Initially, the state planned to roll out its rules by Dec. 6, but on July 3 the Marijuana Regulatory Agency issued emergency administrative rules for implementing the Michigan Regulation and Taxation of Marijuana Act. The new rules are in effect until Jan. 3, 2020 and allow the state to begin taking business applications for a variety of retail and growing license types starting Nov. 1.

While there was some confusion over the exact date the sunset clause would take effect — the discussion revolved around a date sometime in April of 2020 — the primary concern for some on the council was the ambiguity of the emergency rules.

“What I would like to know is — before we accidentally opt in, in April without knowing it — is can we pick and choose from that menu? I mean, maybe we want a grower size A, and maybe we want a marijuana bar, and maybe we want a small retail, but we don’t want growers B, C, and ‘Excess’ and the other licenses. And we don’t know that. They can’t tell us that. They won’t tell us that because they are afraid that if they answer the question they are acting as our attorneys, and they don’t want to do that, and I understand that,” said Blasier.

Mayor Marc Tall had similar concerns.

“It wasn’t as inclusive in information as I was looking for,” said Tall. “I was looking for more instruction from the state on what they would allow and what they wouldn’t, and I think some of that may have to come from the examples from other communities where it would be allowed and lawsuits may happen and rules will be rewritten as a result of these lawsuits.”

Because Blasier believed the sunset clause could set the city up to have unwanted retail and commercial grow operations, he made a motion to direct staff to remove the sunset clause he had initially pushed for from the existing ordinance. However, the motion met resistance from council members Ron Beauchamp and Mike Sattem, who felt it was too early to remove the clause and that doing so would hinder the work of the planning commission.

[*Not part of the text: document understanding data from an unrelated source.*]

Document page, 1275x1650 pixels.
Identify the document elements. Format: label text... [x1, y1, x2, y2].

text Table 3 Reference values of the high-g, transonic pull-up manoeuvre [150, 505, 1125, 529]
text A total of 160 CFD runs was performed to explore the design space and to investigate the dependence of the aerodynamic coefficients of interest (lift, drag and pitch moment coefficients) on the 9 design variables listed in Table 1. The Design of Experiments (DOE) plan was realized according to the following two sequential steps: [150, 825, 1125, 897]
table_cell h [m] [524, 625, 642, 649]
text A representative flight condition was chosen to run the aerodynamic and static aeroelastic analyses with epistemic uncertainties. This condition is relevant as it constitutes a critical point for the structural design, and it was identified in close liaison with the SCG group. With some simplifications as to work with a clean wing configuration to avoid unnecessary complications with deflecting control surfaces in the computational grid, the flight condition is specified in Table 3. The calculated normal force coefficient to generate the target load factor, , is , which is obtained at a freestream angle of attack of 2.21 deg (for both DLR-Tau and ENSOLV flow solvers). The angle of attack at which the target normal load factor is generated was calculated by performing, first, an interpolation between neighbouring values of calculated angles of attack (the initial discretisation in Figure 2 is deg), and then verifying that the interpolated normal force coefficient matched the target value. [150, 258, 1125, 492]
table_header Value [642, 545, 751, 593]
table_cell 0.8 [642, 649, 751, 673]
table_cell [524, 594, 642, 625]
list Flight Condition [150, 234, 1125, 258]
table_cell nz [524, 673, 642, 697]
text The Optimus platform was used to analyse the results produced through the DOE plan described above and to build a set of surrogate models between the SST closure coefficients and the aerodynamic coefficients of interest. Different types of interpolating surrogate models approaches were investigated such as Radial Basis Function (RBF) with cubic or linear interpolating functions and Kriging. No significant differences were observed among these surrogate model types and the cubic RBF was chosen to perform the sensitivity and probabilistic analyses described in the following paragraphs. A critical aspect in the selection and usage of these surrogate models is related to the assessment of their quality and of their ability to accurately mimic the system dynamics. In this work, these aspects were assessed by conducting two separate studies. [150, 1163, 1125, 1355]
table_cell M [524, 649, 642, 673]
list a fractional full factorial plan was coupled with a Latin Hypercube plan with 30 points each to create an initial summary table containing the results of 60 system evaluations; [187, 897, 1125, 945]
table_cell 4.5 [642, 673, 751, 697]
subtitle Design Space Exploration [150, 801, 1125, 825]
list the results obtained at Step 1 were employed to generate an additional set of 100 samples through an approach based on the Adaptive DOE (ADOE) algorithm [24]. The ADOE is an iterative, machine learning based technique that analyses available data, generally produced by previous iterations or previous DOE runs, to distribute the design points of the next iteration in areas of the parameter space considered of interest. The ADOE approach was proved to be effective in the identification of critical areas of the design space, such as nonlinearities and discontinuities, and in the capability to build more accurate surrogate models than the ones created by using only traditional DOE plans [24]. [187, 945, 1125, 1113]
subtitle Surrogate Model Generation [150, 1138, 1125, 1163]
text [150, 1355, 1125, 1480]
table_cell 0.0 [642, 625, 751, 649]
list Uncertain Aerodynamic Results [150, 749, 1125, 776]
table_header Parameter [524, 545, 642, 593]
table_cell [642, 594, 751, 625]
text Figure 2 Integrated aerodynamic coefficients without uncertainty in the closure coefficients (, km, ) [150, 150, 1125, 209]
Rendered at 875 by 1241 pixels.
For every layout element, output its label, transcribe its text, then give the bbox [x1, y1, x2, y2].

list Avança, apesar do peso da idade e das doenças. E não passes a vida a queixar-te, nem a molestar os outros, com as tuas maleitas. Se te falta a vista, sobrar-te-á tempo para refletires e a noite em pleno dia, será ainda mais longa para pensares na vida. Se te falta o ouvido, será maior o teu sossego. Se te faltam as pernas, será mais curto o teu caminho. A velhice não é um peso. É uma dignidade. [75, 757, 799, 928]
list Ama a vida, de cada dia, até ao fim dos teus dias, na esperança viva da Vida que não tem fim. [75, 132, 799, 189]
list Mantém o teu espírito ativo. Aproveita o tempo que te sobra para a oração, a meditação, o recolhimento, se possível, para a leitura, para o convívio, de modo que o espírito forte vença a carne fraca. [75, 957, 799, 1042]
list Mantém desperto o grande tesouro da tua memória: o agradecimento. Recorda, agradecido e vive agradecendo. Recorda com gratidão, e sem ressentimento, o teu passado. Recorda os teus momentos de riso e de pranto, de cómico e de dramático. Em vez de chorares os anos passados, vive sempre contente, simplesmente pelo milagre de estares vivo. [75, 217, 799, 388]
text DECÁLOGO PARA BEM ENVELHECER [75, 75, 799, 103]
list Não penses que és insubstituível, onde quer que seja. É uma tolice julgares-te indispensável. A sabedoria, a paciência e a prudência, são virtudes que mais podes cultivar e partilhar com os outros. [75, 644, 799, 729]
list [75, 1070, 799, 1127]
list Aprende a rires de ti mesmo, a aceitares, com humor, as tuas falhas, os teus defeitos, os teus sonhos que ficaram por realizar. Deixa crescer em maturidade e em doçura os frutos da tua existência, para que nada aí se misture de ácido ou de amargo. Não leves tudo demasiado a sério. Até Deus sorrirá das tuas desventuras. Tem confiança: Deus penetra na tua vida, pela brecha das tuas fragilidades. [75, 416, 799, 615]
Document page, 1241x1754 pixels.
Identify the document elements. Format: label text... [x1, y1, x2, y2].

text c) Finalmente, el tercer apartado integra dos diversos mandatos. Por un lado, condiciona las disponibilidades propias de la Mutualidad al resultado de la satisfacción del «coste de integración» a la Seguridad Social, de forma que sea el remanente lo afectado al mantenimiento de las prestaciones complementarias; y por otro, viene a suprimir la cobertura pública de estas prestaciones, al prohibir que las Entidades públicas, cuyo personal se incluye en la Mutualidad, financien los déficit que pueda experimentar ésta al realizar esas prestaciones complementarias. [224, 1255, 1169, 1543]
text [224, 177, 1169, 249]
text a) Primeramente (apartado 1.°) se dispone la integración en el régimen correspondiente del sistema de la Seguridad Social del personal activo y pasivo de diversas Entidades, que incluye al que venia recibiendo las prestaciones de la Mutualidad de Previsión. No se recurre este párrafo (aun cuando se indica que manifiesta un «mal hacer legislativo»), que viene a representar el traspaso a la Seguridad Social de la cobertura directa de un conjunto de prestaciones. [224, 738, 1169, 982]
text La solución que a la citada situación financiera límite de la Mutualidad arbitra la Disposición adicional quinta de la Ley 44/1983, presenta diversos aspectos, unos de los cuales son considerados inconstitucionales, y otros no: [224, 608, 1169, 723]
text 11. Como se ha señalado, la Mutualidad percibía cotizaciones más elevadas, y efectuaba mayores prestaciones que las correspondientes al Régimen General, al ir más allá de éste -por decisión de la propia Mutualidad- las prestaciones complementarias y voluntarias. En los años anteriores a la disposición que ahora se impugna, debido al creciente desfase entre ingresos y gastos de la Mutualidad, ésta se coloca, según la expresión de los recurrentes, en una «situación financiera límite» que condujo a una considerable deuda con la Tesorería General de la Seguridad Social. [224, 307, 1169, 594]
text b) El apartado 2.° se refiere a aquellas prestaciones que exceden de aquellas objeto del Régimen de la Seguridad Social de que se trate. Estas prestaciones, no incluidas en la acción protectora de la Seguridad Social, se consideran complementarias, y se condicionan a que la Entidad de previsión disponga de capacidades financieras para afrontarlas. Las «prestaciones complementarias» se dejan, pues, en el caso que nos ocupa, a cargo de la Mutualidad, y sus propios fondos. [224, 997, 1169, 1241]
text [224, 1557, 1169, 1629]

The commission has been working to develop an ordinance to regulate marijuana establishments since February, prior to the approval of the city’s opt-out ordinance.

“What I was thinking (when directing the planning commission) was, at some point in the future, with a future council or if the residents of the community do a petition drive to do a referendum on this — which they can do at any time — put it on the ballot, it passes… we need the zoning in place so we have some control over where these places are going to be located,” said City Manager Patrick Jordan.

Beauchamp and Sattem both expressed their belief the issue should be brought up at a later date.

“Why does it need to be lifted now when the planning commission is still doing their thing; taking their time about it, too, and doing a thorough job, which they are?” asked Beauchamp.

Ultimately, the issue of removing the clause failed in a split vote of the council. Tall and Blasier voted in favor of removing the clause, while Sattem and Beauchamp voted to leave the language in the ordinance. Council member Peggy O’Connell abstained from the vote, which, because it is not a “yes” vote, acts as a “no” for the purposes of determining whether or not a motion passes.